*Instruction 1:*
Put the lines of the listing into a numbered list, from the start of the listing up to and including the line with "Jerusalem: 11:37 -> 11:56", leaving out blank lines.

=== Text extract ===

The climb up Great Calva was relatively straightforward. It was essentially hands on knees, one foot in front of the other climbing without having to think too much about our line. At the summit, there’s a large cairn, which we climbed onto and tapped the top. I added a small stone to the stack, leaving my own little mark on the mountain. From the summit, we could see clear over into Scotland, and to the east, wide open wilderness. Pete noted that hikers stick to the areas near Skiddaw, and back here you could go all day and not see another person. We couldn’t see anyone from our vantage point and shared the mountain with only sheep. It was surprising to see a fence up here. It struck me as odd to fence off a mountain, but sheep played a significant role here culturally and historically, so I suppose the farmers didn’t want their herds mixing on the mountains.

The descent off Great Calva was the most difficult thing we encountered. We could see where other BGers had descended before us and started by following their trail and heading for the small “Christmas trees,” as they were a natural visual cue for the route. We could run at first, but the trail soon became a deep, narrow, rocky groove. The heather was overgrown on either side and obstructed your view of the “trail.” This became tricky because the trail would have a steep drop that you couldn’t see, so you would take a rough step down with a jolt. My paced continued to slow as the terrain grew more difficult. I finally hopped out of the groove and into the heather. It scratched my legs to hell and still hid large rocks, but it felt safer than the gnarly trail. At least I could jog a bit. When we reached the bottom, I said, “I know in a Round attempt I would have to run down this, but no sense in injuring myself today.” He agreed.

=== Dataset entries ===

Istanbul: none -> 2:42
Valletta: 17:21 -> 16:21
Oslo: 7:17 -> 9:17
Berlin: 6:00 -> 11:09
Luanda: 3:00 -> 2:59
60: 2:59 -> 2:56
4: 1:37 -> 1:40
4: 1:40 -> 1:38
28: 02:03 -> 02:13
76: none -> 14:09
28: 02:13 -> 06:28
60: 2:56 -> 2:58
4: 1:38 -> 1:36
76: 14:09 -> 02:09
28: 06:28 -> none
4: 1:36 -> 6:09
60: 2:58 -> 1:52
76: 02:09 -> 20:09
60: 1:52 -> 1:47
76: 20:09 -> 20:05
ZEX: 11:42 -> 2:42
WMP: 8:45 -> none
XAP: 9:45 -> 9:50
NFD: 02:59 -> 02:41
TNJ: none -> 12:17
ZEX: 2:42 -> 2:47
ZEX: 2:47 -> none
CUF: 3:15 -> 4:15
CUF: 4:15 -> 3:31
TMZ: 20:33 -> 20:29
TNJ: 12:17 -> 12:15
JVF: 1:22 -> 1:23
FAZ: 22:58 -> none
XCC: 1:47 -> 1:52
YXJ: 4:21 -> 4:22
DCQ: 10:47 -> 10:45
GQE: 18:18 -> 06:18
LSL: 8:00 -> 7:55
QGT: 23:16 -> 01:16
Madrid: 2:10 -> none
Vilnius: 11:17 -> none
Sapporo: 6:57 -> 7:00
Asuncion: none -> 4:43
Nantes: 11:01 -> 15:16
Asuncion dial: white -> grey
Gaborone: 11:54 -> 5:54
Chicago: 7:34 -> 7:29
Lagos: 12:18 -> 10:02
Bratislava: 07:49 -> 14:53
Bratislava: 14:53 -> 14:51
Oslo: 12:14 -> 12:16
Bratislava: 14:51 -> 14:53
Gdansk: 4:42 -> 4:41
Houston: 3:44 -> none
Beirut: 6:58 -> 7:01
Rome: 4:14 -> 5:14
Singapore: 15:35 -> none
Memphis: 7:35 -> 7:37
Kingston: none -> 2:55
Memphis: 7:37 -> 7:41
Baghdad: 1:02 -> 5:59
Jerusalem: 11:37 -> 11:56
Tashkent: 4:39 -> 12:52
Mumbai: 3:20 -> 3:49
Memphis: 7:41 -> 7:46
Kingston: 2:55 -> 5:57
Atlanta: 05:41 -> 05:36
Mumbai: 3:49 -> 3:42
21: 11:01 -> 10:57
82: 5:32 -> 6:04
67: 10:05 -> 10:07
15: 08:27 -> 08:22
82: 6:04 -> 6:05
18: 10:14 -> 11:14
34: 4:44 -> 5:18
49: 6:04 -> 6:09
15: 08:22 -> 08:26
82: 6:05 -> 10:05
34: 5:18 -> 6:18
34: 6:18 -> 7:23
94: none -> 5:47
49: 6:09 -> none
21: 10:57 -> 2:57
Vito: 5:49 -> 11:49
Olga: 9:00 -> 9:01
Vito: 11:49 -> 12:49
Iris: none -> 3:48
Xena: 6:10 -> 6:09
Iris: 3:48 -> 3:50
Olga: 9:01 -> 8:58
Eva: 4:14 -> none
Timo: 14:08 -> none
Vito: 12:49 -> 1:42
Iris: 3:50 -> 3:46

===

*Instruction 2:*
Answer these questions about the Great Calva text.
(a) What did the narrator add to the stack on the summit cairn?
(b) Into which country could they see from the summit?
(c) What did they head for as a natural visual cue on the descent?

*Result 1:*
1. Istanbul: none -> 2:42
2. Valletta: 17:21 -> 16:21
3. Oslo: 7:17 -> 9:17
4. Berlin: 6:00 -> 11:09
5. Luanda: 3:00 -> 2:59
6. 60: 2:59 -> 2:56
7. 4: 1:37 -> 1:40
8. 4: 1:40 -> 1:38
9. 28: 02:03 -> 02:13
10. 76: none -> 14:09
11. 28: 02:13 -> 06:28
12. 60: 2:56 -> 2:58
13. 4: 1:38 -> 1:36
14. 76: 14:09 -> 02:09
15. 28: 06:28 -> none
16. 4: 1:36 -> 6:09
17. 60: 2:58 -> 1:52
18. 76: 02:09 -> 20:09
19. 60: 1:52 -> 1:47
20. 76: 20:09 -> 20:05
21. ZEX: 11:42 -> 2:42
22. WMP: 8:45 -> none
23. XAP: 9:45 -> 9:50
24. NFD: 02:59 -> 02:41
25. TNJ: none -> 12:17
26. ZEX: 2:42 -> 2:47
27. ZEX: 2:47 -> none
28. CUF: 3:15 -> 4:15
29. CUF: 4:15 -> 3:31
30. TMZ: 20:33 -> 20:29
31. TNJ: 12:17 -> 12:15
32. JVF: 1:22 -> 1:23
33. FAZ: 22:58 -> none
34. XCC: 1:47 -> 1:52
35. YXJ: 4:21 -> 4:22
36. DCQ: 10:47 -> 10:45
37. GQE: 18:18 -> 06:18
38. LSL: 8:00 -> 7:55
39. QGT: 23:16 -> 01:16
40. Madrid: 2:10 -> none
41. Vilnius: 11:17 -> none
42. Sapporo: 6:57 -> 7:00
43. Asuncion: none -> 4:43
44. Nantes: 11:01 -> 15:16
45. Asuncion dial: white -> grey
46. Gaborone: 11:54 -> 5:54
47. Chicago: 7:34 -> 7:29
48. Lagos: 12:18 -> 10:02
49. Bratislava: 07:49 -> 14:53
50. Bratislava: 14:53 -> 14:51
51. Oslo: 12:14 -> 12:16
52. Bratislava: 14:51 -> 14:53
53. Gdansk: 4:42 -> 4:41
54. Houston: 3:44 -> none
55. Beirut: 6:58 -> 7:01
56. Rome: 4:14 -> 5:14
57. Singapore: 15:35 -> none
58. Memphis: 7:35 -> 7:37
59. Kingston: none -> 2:55
60. Memphis: 7:37 -> 7:41
61. Baghdad: 1:02 -> 5:59
62. Jerusalem: 11:37 -> 11:56

*Result 2:*
(a) A small stone.
(b) Scotland.
(c) The small "Christmas trees."